Output every text line of the material below verbatim, omitting the pictures.

Extracted data entries:
──────────────────────────────

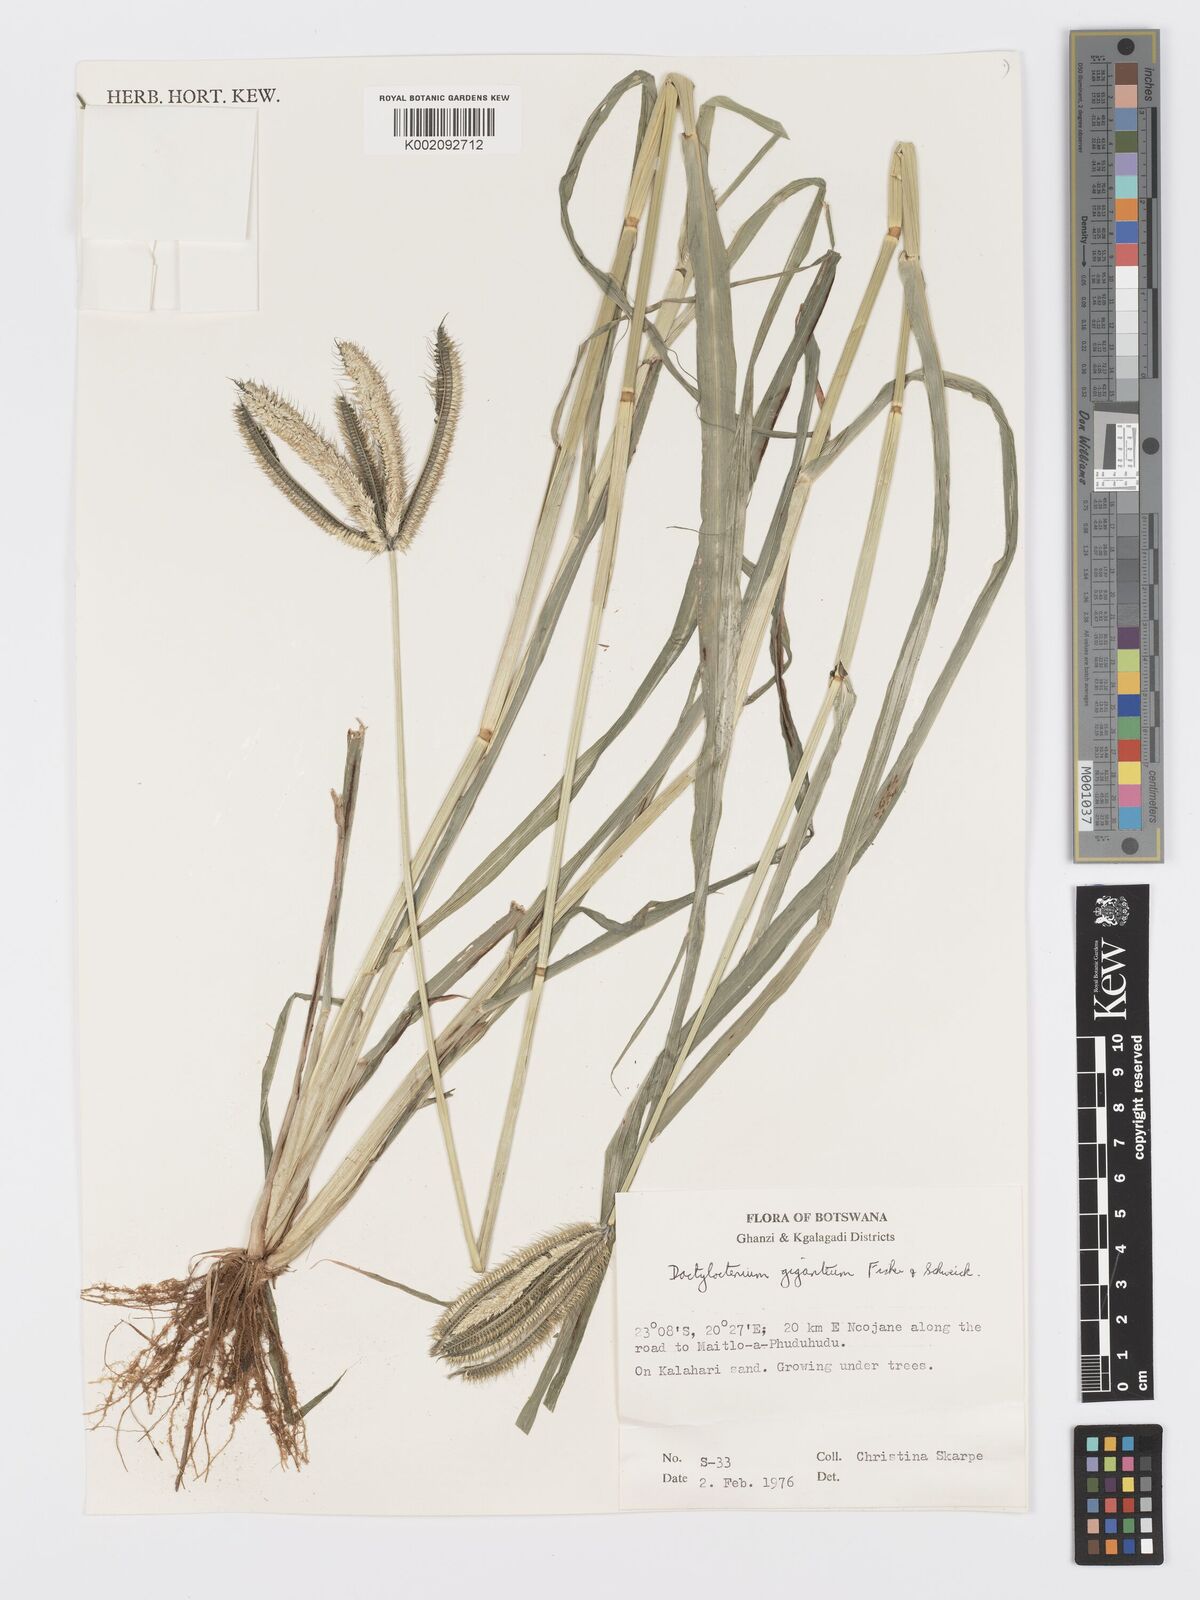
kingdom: Plantae
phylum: Tracheophyta
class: Liliopsida
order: Poales
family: Poaceae
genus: Dactyloctenium
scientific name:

──────────────────────────────

| EXPECTED ANSWER |
kingdom: Plantae
phylum: Tracheophyta
class: Liliopsida
order: Poales
family: Poaceae
genus: Dactyloctenium
scientific name:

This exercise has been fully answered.